Definition of Native Peoples Law
Native Peoples Law governs the Native Americans, Native Hawaiians, and Alaska Natives that live in the United States. These Native Americans are actually governed by multiple legal structures. First, each tribe may create and enforce its own tribal law. The federal government issued several statutes and treaties that affect the provision of services to people on Native American reservations. Some states may also impose some restrictions on Native Americans.
Practice Area Notes
Lawyers who are experts in Native Peoples Law handle a wide variety of issues. Many of these lawyers work for the tribes or for the state in which the reservation is located. They help Native Americans find work or set up businesses with the people surrounding the reservation, or help the state enforce laws that apply to Native Americans.

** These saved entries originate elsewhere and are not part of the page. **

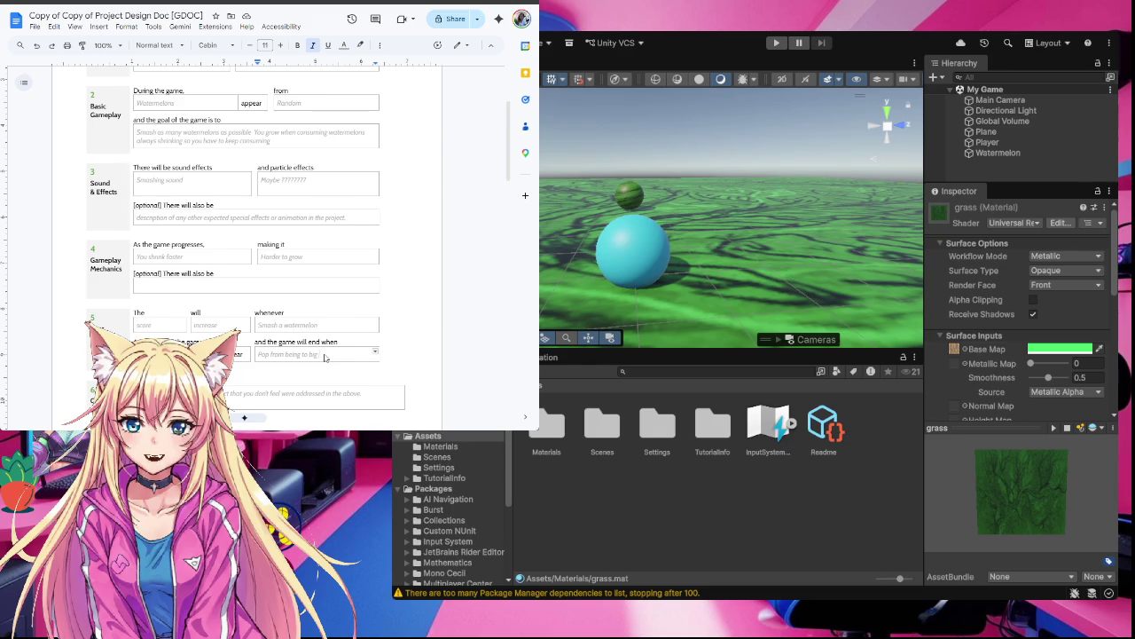
Extend 'You shrink faster' with 'after certain score is reached', leaving 'Harder to grow' unchanged
{"action": "left_click", "coordinate": [207, 259]}
{"action": "type", "text": "afte"}
{"action": "type", "text": "100"}
{"action": "type", "text": " water"}
{"action": "key", "text": "BackSpace"}
{"action": "key", "text": "BackSpace"}
{"action": "key", "text": "BackSpace"}
{"action": "key", "text": "BackSpace"}
{"action": "key", "text": "BackSpace"}
{"action": "key", "text": "BackSpace"}
{"action": "type", "text": "certain score is r"}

Some lawyers work within the tribes and help tribe members handle resolve their internal disputes or access government services to which they are entitled. Unfortunately, American reservations are often in remote areas and suffer from rampant poverty, and many Native Americans have trouble accessing essential legal services.
Related Practice Areas
- International Law: Tribes are considered "sovereign governments" that live within the United States. As such, the federal laws that govern Native Americans are largely contained in treaties.

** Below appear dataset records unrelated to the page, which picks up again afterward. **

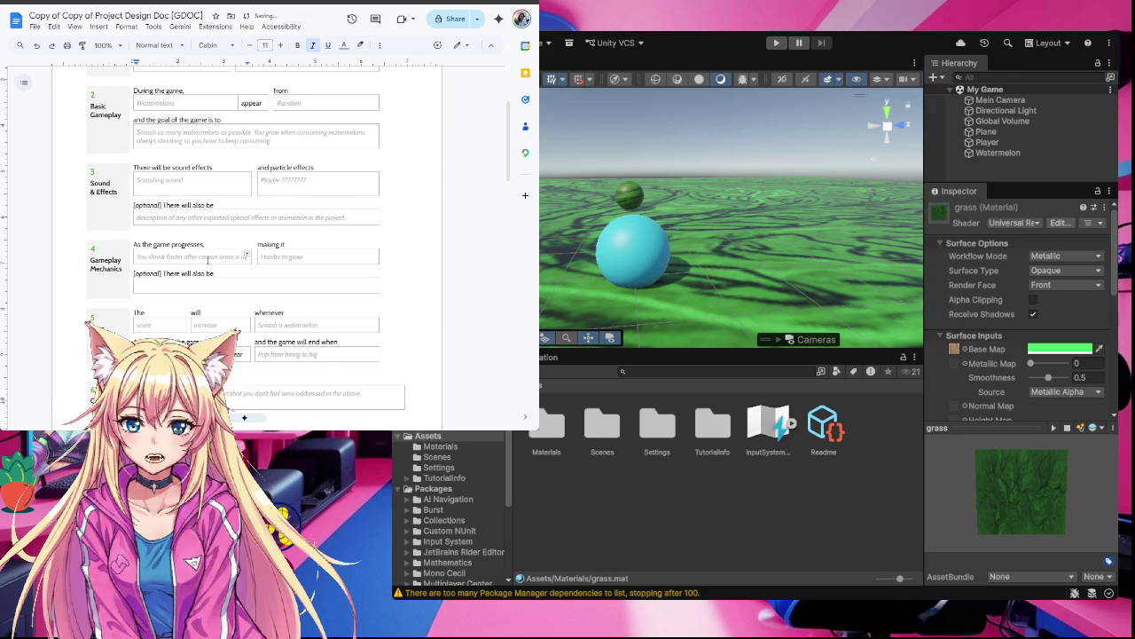
{"action": "type", "text": "eached"}
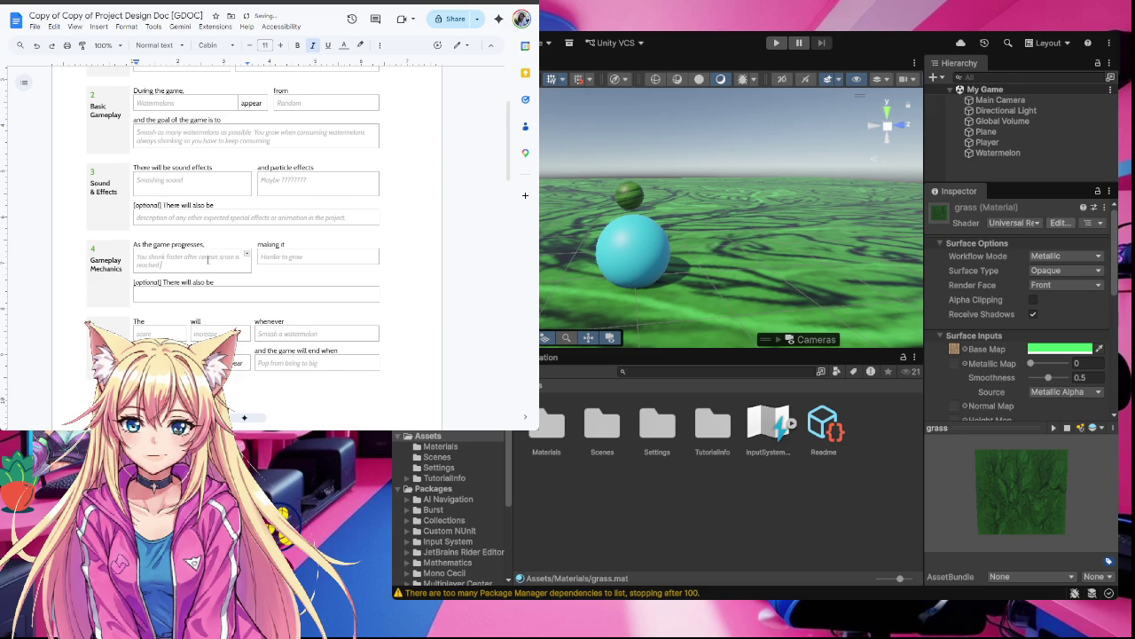
{"action": "left_click", "coordinate": [324, 258]}
{"action": "type", "text": "and"}
{"action": "key", "text": "BackSpace"}
{"action": "key", "text": "BackSpace"}
{"action": "key", "text": "BackSpace"}
{"action": "left_click", "coordinate": [250, 296]}
{"action": "scroll", "coordinate": [251, 297], "scroll_direction": "down", "scroll_amount": 3}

- Municipal Law: Many tribes operate very similarly to cities on U.S. soil and must create ordinances for taxes, business licenses, police power, and other essentials.
- Business Law: Many Native Americans wish to create businesses and market to people outside the reservation, and must set up their business according to applicable state and federal laws.
- Land Use Law: The federal government sets aside land specifically for use by Native Americans.
- Estate Planning: Native Americans are subject to different estate laws than other American citizens.